Önödeme[5]; suç isnat edilmiş kimsenin belirli bir miktar para cezasını ödeyerek, kamu davasının açılmamasını veya açılmış bir davanın düşmesini ortaya çıkaran bir müessesedir[6]. Buna göre savcı veya hâkim tarafından belirlenen bir parayı belirli bir süre içinde ödenmesi durumunda, kişi hakkında kamu davası açılmayacak veya açılmış ise ortadan kaldırılması sağlanacaktır[7]. Ön ödeme kural olarak yargılamasız cezalandırma müessesesidir[8]. Fakat dava açıldıktan sonra da bu kurumun uygulanması mümkündür[9]. Önödeme yapılması non bis in idem[10] ilkesi açısından etki doğurur. Yani bu durumda ödemeyi gerçekleştiren kişi hakkında aynı olay nedeniyle, cezai bir takibat yapılamaz, yaptırım uygulanamaz[11].

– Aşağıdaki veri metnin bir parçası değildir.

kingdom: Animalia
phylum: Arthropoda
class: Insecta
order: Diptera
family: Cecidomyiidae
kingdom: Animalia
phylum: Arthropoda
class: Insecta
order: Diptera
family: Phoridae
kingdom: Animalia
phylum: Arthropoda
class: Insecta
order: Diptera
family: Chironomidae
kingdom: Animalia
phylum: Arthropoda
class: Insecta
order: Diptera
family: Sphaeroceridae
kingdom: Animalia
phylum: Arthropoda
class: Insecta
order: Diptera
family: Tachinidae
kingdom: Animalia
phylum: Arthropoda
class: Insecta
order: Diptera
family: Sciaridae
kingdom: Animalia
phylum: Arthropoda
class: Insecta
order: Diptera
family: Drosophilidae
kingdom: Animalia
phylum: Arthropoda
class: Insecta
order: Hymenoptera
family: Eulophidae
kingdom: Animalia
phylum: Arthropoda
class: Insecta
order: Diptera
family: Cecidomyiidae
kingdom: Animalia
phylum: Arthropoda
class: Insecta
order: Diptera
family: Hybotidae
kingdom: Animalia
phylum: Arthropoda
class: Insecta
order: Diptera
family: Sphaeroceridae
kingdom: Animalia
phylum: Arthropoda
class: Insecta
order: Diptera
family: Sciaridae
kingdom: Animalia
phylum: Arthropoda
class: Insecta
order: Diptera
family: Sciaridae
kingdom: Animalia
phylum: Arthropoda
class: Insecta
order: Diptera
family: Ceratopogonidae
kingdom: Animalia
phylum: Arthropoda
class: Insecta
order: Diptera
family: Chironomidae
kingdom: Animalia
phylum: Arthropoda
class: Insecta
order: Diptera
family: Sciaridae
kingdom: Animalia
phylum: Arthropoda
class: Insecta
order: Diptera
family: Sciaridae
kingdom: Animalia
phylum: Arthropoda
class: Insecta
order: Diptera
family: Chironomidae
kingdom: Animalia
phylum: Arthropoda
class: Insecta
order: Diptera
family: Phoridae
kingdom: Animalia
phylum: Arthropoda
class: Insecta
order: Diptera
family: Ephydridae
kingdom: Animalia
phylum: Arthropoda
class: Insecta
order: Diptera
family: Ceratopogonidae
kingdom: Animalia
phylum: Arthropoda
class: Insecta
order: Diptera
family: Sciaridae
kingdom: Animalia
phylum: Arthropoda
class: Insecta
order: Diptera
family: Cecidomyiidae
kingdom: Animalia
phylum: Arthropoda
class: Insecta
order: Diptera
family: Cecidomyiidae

Bir suç işlendikten sonra devletin, cezalandırma hakkı doğar. Önödeme devletin bazı hafif suçlar için kamu davasının ortadan kalkmasını sağlayan bir kurumdur. Bunun amacı; suçlu kişiyi cezaevinin olumsuz sonuçlarından korumak, devletin masraflarını azaltmaktır[12].
Önödeme hakkında; doktrinde farklı görüşler ortaya atılmıştır. Bunlardan ilki; ön ödemeyi yargılamasız cezalandırma kurumu olarak nitelendirmektedir[13]. Buna göre önödeme kapsamındaki bir suç için önödeme teklifinin ardından sanığın belirtilen bedeli ödemesi ile hazırlık soruşturmasından direkt olarak infaz aşamasına geçilmiş olacaktır[14]. Burada yargılama aşaması atlanmıştır. Başka bir görüşe göre; kamu davası açılmayarak (veya düşürülerek), devlet ile sanık arasında bir barış, sulh anlaşmasına benzer bir zemin oluşturulmakistenmektedir[15]. Diğer bir görüşe göre ise; önödeme ile adli bir konumda olan suç, somut olayda idari nitelik almakta yani idari yaptırımı gerektirmektedir. Bunun doğal sonucu olarak da uygulanan ceza idari bir görünüm arz etmiş olacaktır[16].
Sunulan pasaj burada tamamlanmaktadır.